- What to work on
Put the lines below into a Markdown table with two columns, Row and Line Text. Give each non-blank line its own numbered row, skip blank lines, and leave the pictures out.

- Records for the exercise
- Opening Delimiter -
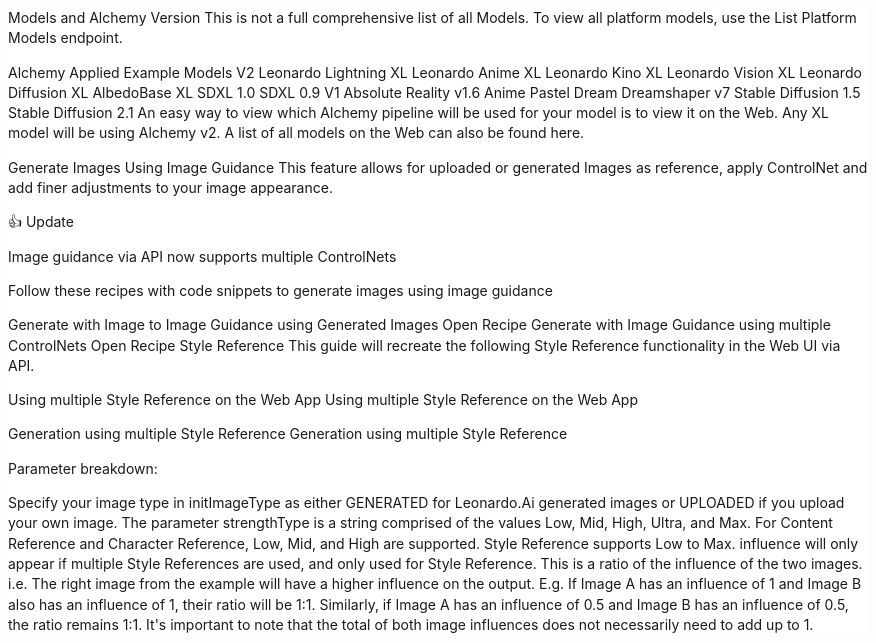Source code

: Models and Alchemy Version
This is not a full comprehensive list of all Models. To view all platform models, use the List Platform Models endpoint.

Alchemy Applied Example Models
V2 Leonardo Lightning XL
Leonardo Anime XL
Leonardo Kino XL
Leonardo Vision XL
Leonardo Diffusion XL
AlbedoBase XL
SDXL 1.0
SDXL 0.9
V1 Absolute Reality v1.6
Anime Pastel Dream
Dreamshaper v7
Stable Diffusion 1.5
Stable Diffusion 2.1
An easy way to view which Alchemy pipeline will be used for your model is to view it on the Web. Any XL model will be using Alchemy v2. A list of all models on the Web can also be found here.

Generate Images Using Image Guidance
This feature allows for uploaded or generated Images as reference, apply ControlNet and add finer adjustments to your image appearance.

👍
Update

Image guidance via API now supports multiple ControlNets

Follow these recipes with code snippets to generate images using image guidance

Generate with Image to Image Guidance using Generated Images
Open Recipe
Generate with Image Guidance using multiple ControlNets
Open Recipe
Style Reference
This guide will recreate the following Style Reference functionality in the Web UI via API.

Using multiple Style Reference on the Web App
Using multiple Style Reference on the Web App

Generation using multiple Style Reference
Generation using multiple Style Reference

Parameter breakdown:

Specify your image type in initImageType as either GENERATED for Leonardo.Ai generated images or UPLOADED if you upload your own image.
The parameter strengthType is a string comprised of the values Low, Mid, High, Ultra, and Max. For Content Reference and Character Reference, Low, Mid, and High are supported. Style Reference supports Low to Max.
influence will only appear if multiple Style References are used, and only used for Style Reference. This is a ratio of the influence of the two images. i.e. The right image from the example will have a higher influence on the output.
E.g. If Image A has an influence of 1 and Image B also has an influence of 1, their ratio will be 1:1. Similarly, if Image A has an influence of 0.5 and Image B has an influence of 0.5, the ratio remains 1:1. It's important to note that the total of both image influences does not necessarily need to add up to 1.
- Closing Delimiter -
- Response to this exercise
| Row | Line Text |
|---|---|
| 1 | Source code |
| 2 | : Models and Alchemy Version |
| 3 | This is not a full comprehensive list of all Models. To view all platform models, use the List Platform Models endpoint. |
| 4 | Alchemy Applied Example Models |
| 5 | V2 Leonardo Lightning XL |
| 6 | Leonardo Anime XL |
| 7 | Leonardo Kino XL |
| 8 | Leonardo Vision XL |
| 9 | Leonardo Diffusion XL |
| 10 | AlbedoBase XL |
| 11 | SDXL 1.0 |
| 12 | SDXL 0.9 |
| 13 | V1 Absolute Reality v1.6 |
| 14 | Anime Pastel Dream |
| 15 | Dreamshaper v7 |
| 16 | Stable Diffusion 1.5 |
| 17 | Stable Diffusion 2.1 |
| 18 | An easy way to view which Alchemy pipeline will be used for your model is to view it on the Web. Any XL model will be using Alchemy v2. A list of all models on the Web can also be found here. |
| 19 | Generate Images Using Image Guidance |
| 20 | This feature allows for uploaded or generated Images as reference, apply ControlNet and add finer adjustments to your image appearance. |
| 21 | 👍 |
| 22 | Update |
| 23 | Image guidance via API now supports multiple ControlNets |
| 24 | Follow these recipes with code snippets to generate images using image guidance |
| 25 | Generate with Image to Image Guidance using Generated Images |
| 26 | Open Recipe |
| 27 | Generate with Image Guidance using multiple ControlNets |
| 28 | Open Recipe |
| 29 | Style Reference |
| 30 | This guide will recreate the following Style Reference functionality in the Web UI via API. |
| 31 | Using multiple Style Reference on the Web App |
| 32 | Using multiple Style Reference on the Web App |
| 33 | Generation using multiple Style Reference |
| 34 | Generation using multiple Style Reference |
| 35 | Parameter breakdown: |
| 36 | Specify your image type in initImageType as either GENERATED for Leonardo.Ai generated images or UPLOADED if you upload your own image. |
| 37 | The parameter strengthType is a string comprised of the values Low, Mid, High, Ultra, and Max. For Content Reference and Character Reference, Low, Mid, and High are supported. Style Reference supports Low to Max. |
| 38 | influence will only appear if multiple Style References are used, and only used for Style Reference. This is a ratio of the influence of the two images. i.e. The right image from the example will have a higher influence on the output. |
| 39 | E.g. If Image A has an influence of 1 and Image B also has an influence of 1, their ratio will be 1:1. Similarly, if Image A has an influence of 0.5 and Image B has an influence of 0.5, the ratio remains 1:1. It's important to note that the total of both image influences does not necessarily need to add up to 1. |